Black Ethel looked at the two of them with surprise. “Tatting? Frivolité? The horrible lace with which one makes collars and doilies?”

Lizzie could feel a sense of indignation building. “Children are labouring to make lace? It’s an outrage!”

“And we have so many,” Alice said wonderingly, before blushing and begging the pirate queen to continue. “Why were children particularly used for this?”

The buccaneer raised her rough but petite hands for their inspection. “Our fingers were tiny and nimble. We could move the shuttles to and fro with alacrity. The hooks would not catch on our short sleeved garments and our young eyes could see in the faint light allowed by the grimy windows of the workroom.

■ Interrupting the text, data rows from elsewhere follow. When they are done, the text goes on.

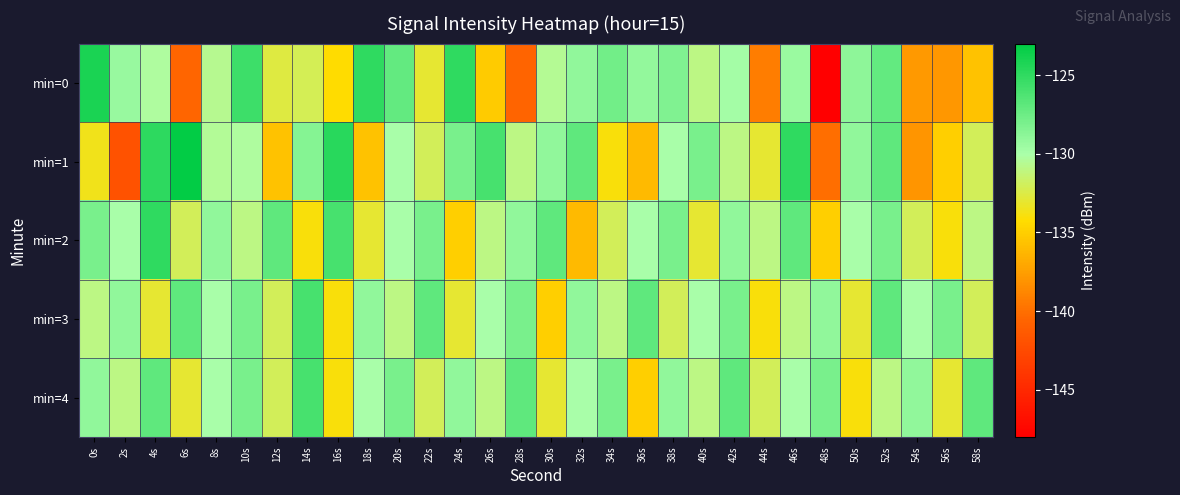

Reading right to left, extract all data points from this chart.

min=0: 58s=-135.6	56s=-137.9	54s=-137.8	52s=-127.1	50s=-128.9	48s=-148.0	46s=-129.4	44s=-139.2	42s=-129.8	40s=-130.9	38s=-128.3	36s=-129.1	34s=-127.8	32s=-129.0	30s=-130.5	28s=-140.6	26s=-135.2	24s=-125.0	22s=-133.0	20s=-127.1	18s=-125.1	16s=-134.3	14s=-132.1	12s=-132.7	10s=-125.6	8s=-130.7	6s=-140.5	4s=-130.3	2s=-129.3	0s=-124.2
min=1: 58s=-132.0	56s=-135.0	54s=-138.0	52s=-127.0	50s=-129.0	48s=-140.0	46s=-125.0	44s=-133.0	42s=-131.0	40s=-128.0	38s=-130.0	36s=-136.0	34s=-134.0	32s=-127.0	30s=-129.0	28s=-131.0	26s=-126.0	24s=-128.0	22s=-132.0	20s=-130.0	18s=-135.7	16s=-124.7	14s=-128.6	12s=-135.7	10s=-130.3	8s=-130.5	6s=-123.2	4s=-124.9	2s=-141.9	0s=-133.6
min=2: 58s=-131.0	56s=-134.0	54s=-132.0	52s=-128.0	50s=-130.0	48s=-135.0	46s=-127.0	44s=-131.0	42s=-129.0	40s=-133.0	38s=-128.0	36s=-130.0	34s=-132.0	32s=-136.0	30s=-127.0	28s=-129.0	26s=-131.0	24s=-135.0	22s=-128.0	20s=-130.0	18s=-133.0	16s=-126.0	14s=-134.0	12s=-127.0	10s=-131.0	8s=-129.0	6s=-132.0	4s=-125.0	2s=-130.0	0s=-128.0
min=3: 58s=-132.0	56s=-128.0	54s=-130.0	52s=-127.0	50s=-133.0	48s=-129.0	46s=-131.0	44s=-134.0	42s=-128.0	40s=-130.0	38s=-132.0	36s=-127.0	34s=-131.0	32s=-129.0	30s=-135.0	28s=-128.0	26s=-130.0	24s=-133.0	22s=-127.0	20s=-131.0	18s=-129.0	16s=-134.0	14s=-126.0	12s=-132.0	10s=-128.0	8s=-130.0	6s=-127.0	4s=-133.0	2s=-129.0	0s=-131.0
min=4: 58s=-127.0	56s=-133.0	54s=-129.0	52s=-131.0	50s=-134.0	48s=-128.0	46s=-130.0	44s=-132.0	42s=-127.0	40s=-131.0	38s=-129.0	36s=-135.0	34s=-128.0	32s=-130.0	30s=-133.0	28s=-127.0	26s=-131.0	24s=-129.0	22s=-132.0	20s=-128.0	18s=-130.0	16s=-134.0	14s=-126.0	12s=-132.0	10s=-128.0	8s=-130.0	6s=-133.0	4s=-127.0	2s=-131.0	0s=-129.0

“But one day, I decided I had had enough!”

Thursday, November 01, 2007

Apologies

Your humble narrator was waylaid by a strange caravan of gaily dressed creatures on the way east from her dwelling. They insisted on games and feasting, so she was delayed on her journey home. The travelers have allowed her to return, but are whisking her away again today. Thus the latest installment will be delayed until the coming sabbath. She meekly begs your indulgence in this matter.